Les représailles de l’employeur violent les lois anti-discrimination

Par Camille | Dernière modification : mai 12, 2022


« Il y a plus de vingt ans, un avocat du cabinet dans lequel je travaillais m’a demandé si je l’avais fait exprès en révélant que j’étais enceinte de mon premier enfant.

De toute évidence, cette question a résonné en moi, et je raconte souvent cette histoire.

Une employée a maintenant une histoire similaire. Cette semaine, une barmaid de l’Oregon a intenté une action en justice devant le tribunal fédéral du district de l’Oregon contre le propriétaire du bar où elle travaillait, alléguant que son patron avait réduit ses heures de travail, modifié ses horaires et l’avait ensuite licenciée après qu’elle ait révélé qu’elle était enceinte.

La barmaid, Cory Jo, invoque une discrimination sexuelle illégale, une discrimination fondée sur la grossesse et des représailles.

C’est de la partie représailles dont je veux parler aujourd’hui. Mais d’abord….

Qu’est-ce que la discrimination de grossesse ?

Tout d’abord, et de manière générale, la discrimination liée à la grossesse est un type de discrimination sexuelle.

Les employeurs privés qui emploient plus de 15 personnes doivent prendre des mesures d’adaptation raisonnables pour les travailleuses enceintes, y compris les employées et les candidates ayant des limitations connues liées à la grossesse, à l’accouchement ou à des conditions médicales connexes.

En fait, la loi sur la discrimination fondée sur la grossesse (PDA) est un amendement au titre VII de la loi sur les droits civils de 1964 (titre VII). La Commission pour l’égalité des chances dans l’emploi (EEOC), l’agence fédérale chargée de faire appliquer les lois fédérales contre la discrimination, explique :

La discrimination fondée sur la grossesse, l’accouchement ou les conditions médicales connexes constitue une discrimination sexuelle illégale en vertu du titre VII. Les femmes touchées par la grossesse ou des conditions connexes doivent être traitées de la même manière que les autres candidats ou employés qui sont similaires dans leur capacité ou leur incapacité à travailler.

Pour plus d’informations sur la discrimination fondée sur la grossesse, l’EEOC propose une page web et une fiche d’information très pratiques.

Comment un employeur exerce-t-il des représailles ?

Ensuite, lorsqu’un employé se plaint à son supérieur d’une discrimination sexuelle, si l’employeur rétrograde ou licencie l’employé ou prend toute autre mesure défavorable, l’employeur peut être tenu responsable de représailles contre l’employé pour s’être plaint de discrimination.

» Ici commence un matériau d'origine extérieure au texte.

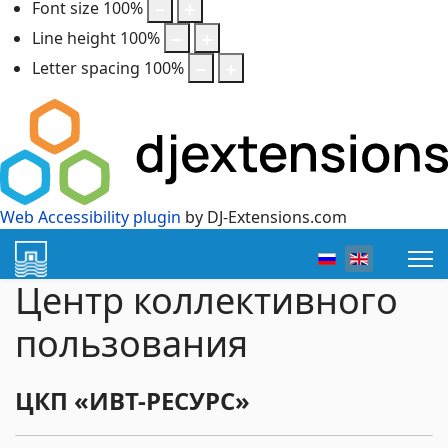
Font size
100
%
Line height
100
%
Letter spacing
100
%
Web Accessibility plugin
by DJ-Extensions.com
Select your lang
Центр коллективного
пользования
ЦКП «ИВТ-РЕСУРС»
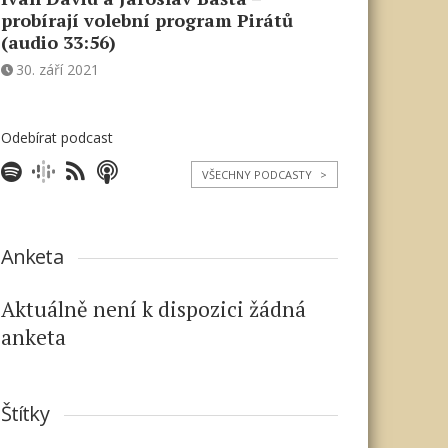
probírají volební program Pirátů
(audio 33:56)
30. září 2021
Odebírat podcast
VŠECHNY PODCASTY
>
Anketa
Aktuálně není k dispozici žádná
anketa
Štítky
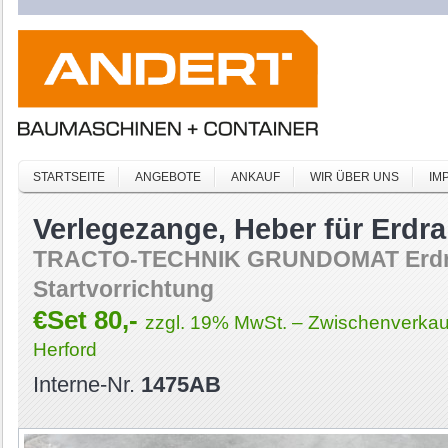
STARTSEITE
ANGEBOTE
ANKAUF
WIR ÜBER UNS
IM
Verlegezange, Heber für Erdra
TRACTO-TECHNIK GRUNDOMAT Erdrake
Startvorrichtung
€Set 80,-
zzgl. 19% MwSt. – Zwischenverkauf
Herford
Interne-Nr.
1475AB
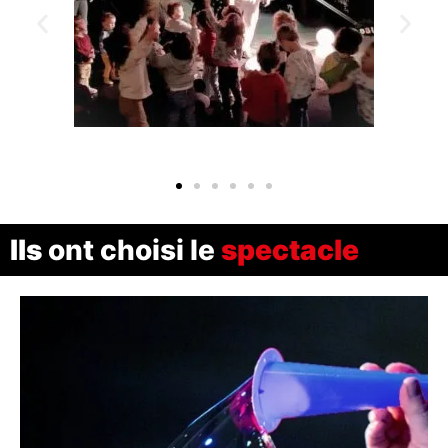
Ils
ont choisi le
spectacle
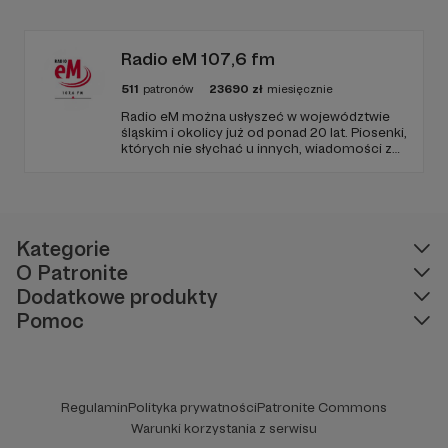
Radio Wnet jest w pełni niezależne i… wolne!
Zachowanie tej właśnie wolności zależy dziś
od Twojego wsparcia!
Radio eM 107,6 fm
511
patronów
23690
zł
miesięcznie
Radio eM można usłyszeć w województwie
śląskim i okolicy już od ponad 20 lat. Piosenki,
których nie słychać u innych, wiadomości z
regionu, wartościowe treści, no i dobry
humor. To wszystko znajdziecie u nas.
Jesteście z nami każdego dnia, a teraz
zachęcamy - zostańcie naszymi Patronami!
Kategorie
O Patronite
Dodatkowe produkty
Pomoc
Regulamin
Polityka prywatności
Patronite Commons
Warunki korzystania z serwisu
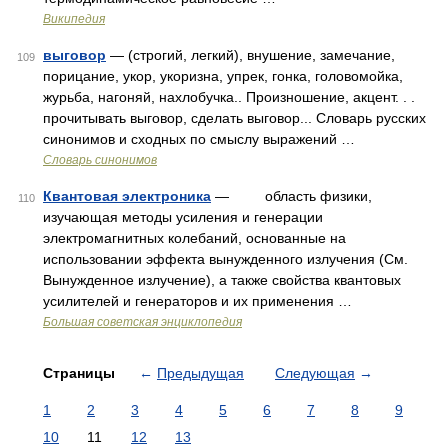
Википедия
выговор
— (строгий, легкий), внушение, замечание,
109
порицание, укор, укоризна, упрек, гонка, головомойка,
журьба, нагоняй, нахлобучка.. Произношение, акцент. . .
прочитывать выговор, сделать выговор... Словарь русских
синонимов и сходных по смыслу выражений …
Словарь синонимов
Квантовая электроника
— область физики,
110
изучающая методы усиления и генерации
электромагнитных колебаний, основанные на
использовании эффекта вынужденного излучения (См.
Вынужденное излучение), а также свойства квантовых
усилителей и генераторов и их применения …
Большая советская энциклопедия
Страницы
←
Предыдущая
Следующая
→
1
2
3
4
5
6
7
8
9
10
11
12
13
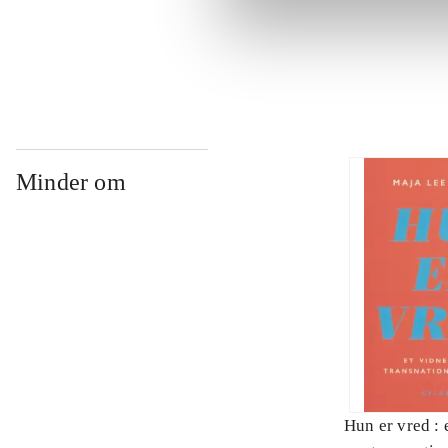
...
Minder om
Hun er vred : 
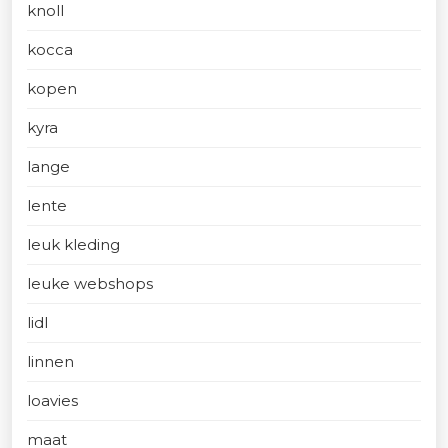
knoll
kocca
kopen
kyra
lange
lente
leuk kleding
leuke webshops
lidl
linnen
loavies
maat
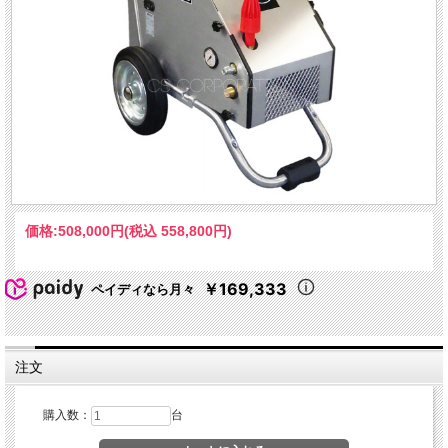
価格:
508,000円
(税込 558,800円)
￥169,333
ペイディなら月々
注文
購入数：
台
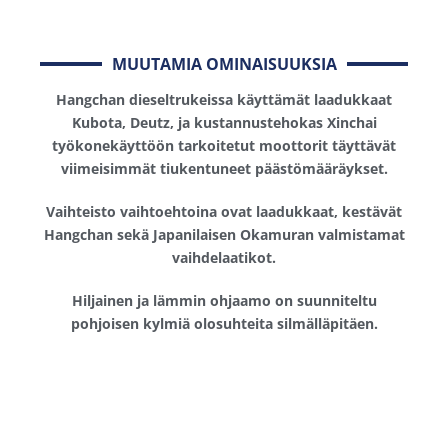
MUUTAMIA OMINAISUUKSIA
Hangchan dieseltrukeissa käyttämät laadukkaat
Kubota, Deutz, ja kustannustehokas Xinchai
työkonekäyttöön tarkoitetut moottorit täyttävät
viimeisimmät tiukentuneet päästömääräykset.
Vaihteisto vaihtoehtoina ovat laadukkaat, kestävät
Hangchan sekä Japanilaisen Okamuran valmistamat
vaihdelaatikot.
Hiljainen ja lämmin ohjaamo on suunniteltu
pohjoisen kylmiä olosuhteita silmälläpitäen.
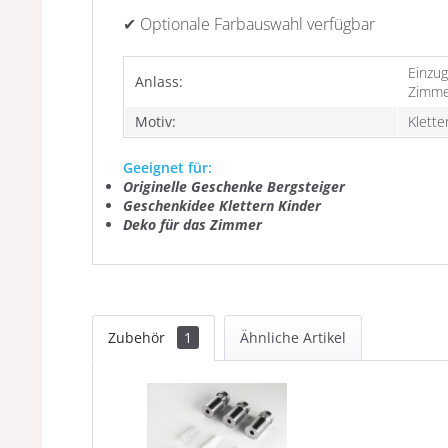
✔ Optionale Farbauswahl verfügbar
Einzug
Anlass:
Zimme
Motiv:
Klette
Geeignet für:
Originelle Geschenke Bergsteiger
Geschenkidee Klettern Kinder
Deko für das Zimmer
Zubehör
1
Ähnliche Artikel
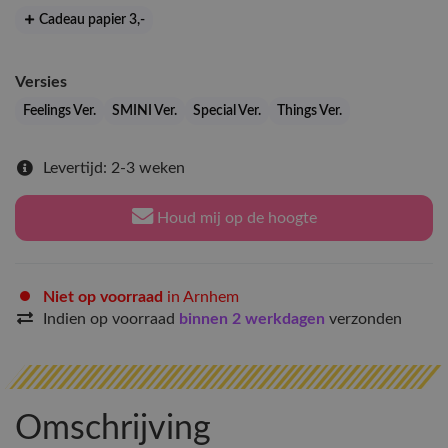
Cadeau papier 3
,-
Versies
Feelings Ver.
SMINI Ver.
Special Ver.
Things Ver.
Levertijd: 2-3 weken
Houd mij op de hoogte
Niet op voorraad
in Arnhem
Indien op voorraad
binnen 2 werkdagen
verzonden
Omschrijving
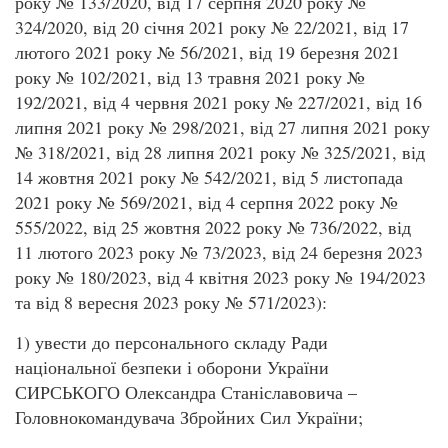
року № 133/2020, від 17 серпня 2020 року №
324/2020, від 20 січня 2021 року № 22/2021, від 17
лютого 2021 року № 56/2021, від 19 березня 2021
року № 102/2021, від 13 травня 2021 року №
192/2021, від 4 червня 2021 року № 227/2021, від 16
липня 2021 року № 298/2021, від 27 липня 2021 року
№ 318/2021, від 28 липня 2021 року № 325/2021, від
14 жовтня 2021 року № 542/2021, від 5 листопада
2021 року № 569/2021, від 4 серпня 2022 року №
555/2022, від 25 жовтня 2022 року № 736/2022, від
11 лютого 2023 року № 73/2023, від 24 березня 2023
року № 180/2023, від 4 квітня 2023 року № 194/2023
та від 8 вересня 2023 року № 571/2023):
1) увести до персонального складу Ради
національної безпеки і оборони України
СИРСЬКОГО Олександра Станіславовича –
Головнокомандувача Збройних Сил України;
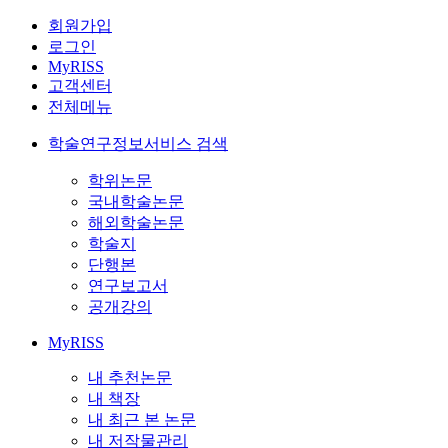
회원가입
로그인
MyRISS
고객센터
전체메뉴
학술연구정보서비스 검색
학위논문
국내학술논문
해외학술논문
학술지
단행본
연구보고서
공개강의
MyRISS
내 추천논문
내 책장
내 최근 본 논문
내 저작물관리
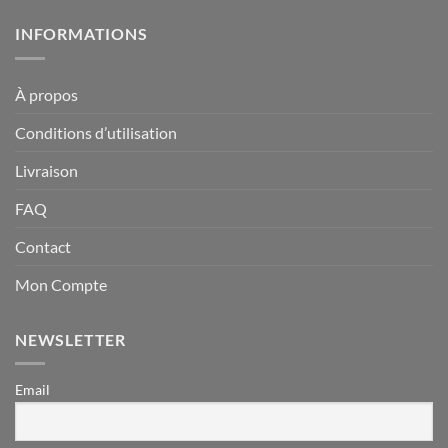
INFORMATIONS
À propos
Conditions d’utilisation
Livraison
FAQ
Contact
Mon Compte
NEWSLETTER
Email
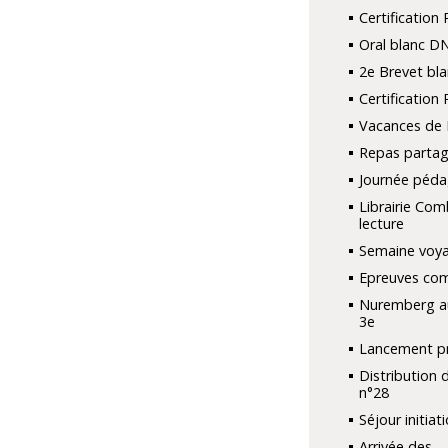
Certification 
Oral blanc D
2e Brevet bla
Certification 
Vacances de
Repas parta
Journée péd
Librairie Com
lecture
Semaine voya
Epreuves co
Nuremberg a
3e
Lancement pr
Distribution 
n°28
Séjour initiat
Arrivée des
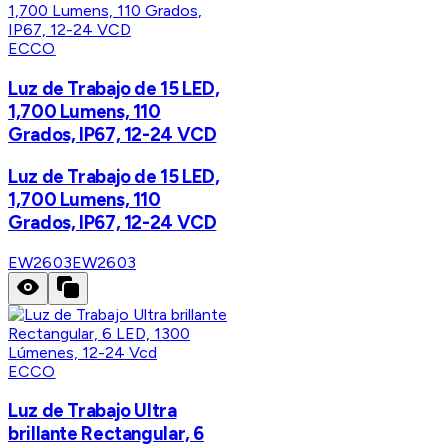
ECCO
Luz de Trabajo de 15 LED,
1,700 Lumens, 110
Grados, IP67, 12-24 VCD
Luz de Trabajo de 15 LED,
1,700 Lumens, 110
Grados, IP67, 12-24 VCD
EW2603
EW2603
ECCO
Luz de Trabajo Ultra
brillante Rectangular, 6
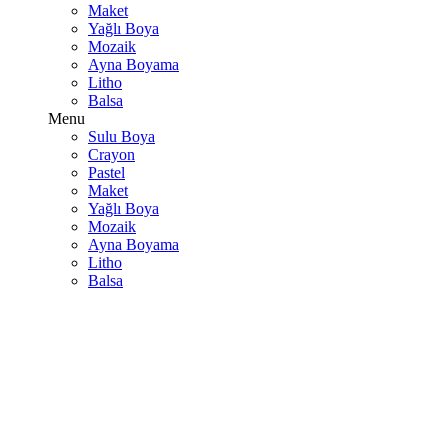
Maket
Yağlı Boya
Mozaik
Ayna Boyama
Litho
Balsa
Menu
Sulu Boya
Crayon
Pastel
Maket
Yağlı Boya
Mozaik
Ayna Boyama
Litho
Balsa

Pourquoi ? Les employeurs ne peuvent refuser aux travailleuses enceintes des possibilités d’emploi ou exercer des représailles à leur encontre pour avoir demandé un aménagement raisonnable.

Pour présenter une demande de représailles, une employée doit seulement démontrer que (1) elle a exercé une « activité protégée par la loi » en s’opposant à une pratique d’emploi qu’elle croit, de bonne foi, être illégale ; (2) une « mesure défavorable à l’emploi » a été prise par l’employeur ; et (3) il existe un lien de causalité entre les deux, c’est-à-dire qu’une mesure défavorable a suivi une activité protégée par la loi.

Le fait d’informer la direction d’une discrimination illégale sur le lieu de travail constitue une « activité protégée » en vertu du titre VII, qui comprend une disposition anti-représailles interdisant à la direction de soumettre un employé à une « action défavorable » (comme l’exclusion dudit employé des activités et des communications) lorsque cet employé s’est opposé à toute pratique rendue illégale par le titre VII.

Mais la réduction du nombre d’heures ou d’équipes d’un employé constitue-t-elle vraiment une mesure de rétorsion ?

Bien sûr, ça peut l’être. Si Muse prouve que ses allégations sont vraies. La plupart des barmans gagnent leur vie avec les pourboires. Lorsqu’un employeur reprogramme un barman à un poste moins lucratif, par exemple le poste du matin, cela constitue une action défavorable.

Pour boucler la boucle, la plainte allègue également que le propriétaire lui a demandé si elle avait l’intention d’avoir le bébé.

Yep.

Il a changé ses horaires, et elle s’est plainte. Alors il l’a virée.

Points à retenir pour l’employeur

Pour l’instant, les allégations de l’employé ne sont que des allégations.

Mais je dirai ceci : une femme ne devrait pas avoir à craindre de perdre sa rémunération (ou une promotion ou une autre opportunité) pour avoir révélé sa grossesse et/ou demandé des aménagements raisonnables.

Elle ne devrait pas non plus être obligée d’accepter un aménagement dont elle ne veut pas.

Servir des stéréotypes est une vengeance.

Cet article est paru à l’origine sur FisherBroyles, et a été publié ici avec la permission de l’auteur.